Problem description:
Your answer must be the records below, given again exactly, with no pictures in it.

--- Dataset extract Enclosed Below ---

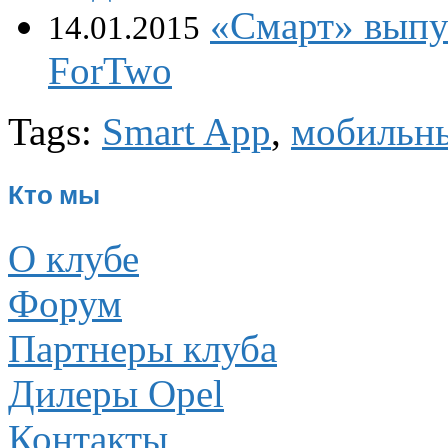
«Смарт» выпу
14.01.2015
ForTwo
Tags:
Smart App
,
мобильн
Кто мы
О клубе
Форум
Партнеры клуба
Дилеры Opel
Контакты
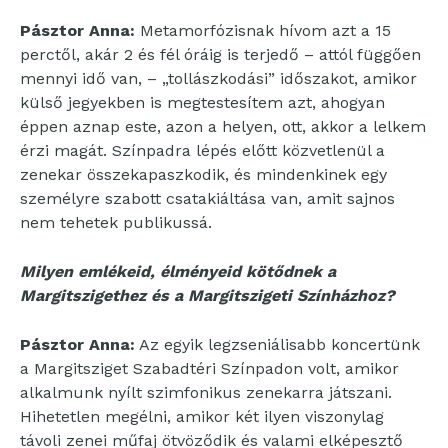
Pásztor Anna:
Metamorfózisnak hívom azt a 15
perctől, akár 2 és fél óráig is terjedő – attól függően
mennyi idő van, – „tollászkodási” időszakot, amikor
külső jegyekben is megtestesítem azt, ahogyan
éppen aznap este, azon a helyen, ott, akkor a lelkem
érzi magát. Színpadra lépés előtt közvetlenül a
zenekar összekapaszkodik, és mindenkinek egy
személyre szabott csatakiáltása van, amit sajnos
nem tehetek publikussá.
Milyen emlékeid, élményeid kötődnek a
Margitszigethez és a Margitszigeti Színházhoz?
Pásztor Anna:
Az egyik legzseniálisabb koncertünk
a Margitsziget Szabadtéri Színpadon volt, amikor
alkalmunk nyílt szimfonikus zenekarra játszani.
Hihetetlen megélni, amikor két ilyen viszonylag
távoli zenei műfaj ötvöződik és valami elképesztő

--- End of Enclosed Dataset extract ---

Solution for this task:
«Смарт» выпу
14.01.2015
ForTwo
Tags:
Smart App
,
мобильн
Кто мы
О клубе
Форум
Партнеры клуба
Дилеры Opel
Контакты
Pásztor Anna:
Metamorfózisnak hívom azt a 15
perctől, akár 2 és fél óráig is terjedő – attól függően
mennyi idő van, – „tollászkodási” időszakot, amikor
külső jegyekben is megtestesítem azt, ahogyan
éppen aznap este, azon a helyen, ott, akkor a lelkem
érzi magát. Színpadra lépés előtt közvetlenül a
zenekar összekapaszkodik, és mindenkinek egy
személyre szabott csatakiáltása van, amit sajnos
nem tehetek publikussá.
Milyen emlékeid, élményeid kötődnek a
Margitszigethez és a Margitszigeti Színházhoz?
Pásztor Anna:
Az egyik legzseniálisabb koncertünk
a Margitsziget Szabadtéri Színpadon volt, amikor
alkalmunk nyílt szimfonikus zenekarra játszani.
Hihetetlen megélni, amikor két ilyen viszonylag
távoli zenei műfaj ötvöződik és valami elképesztő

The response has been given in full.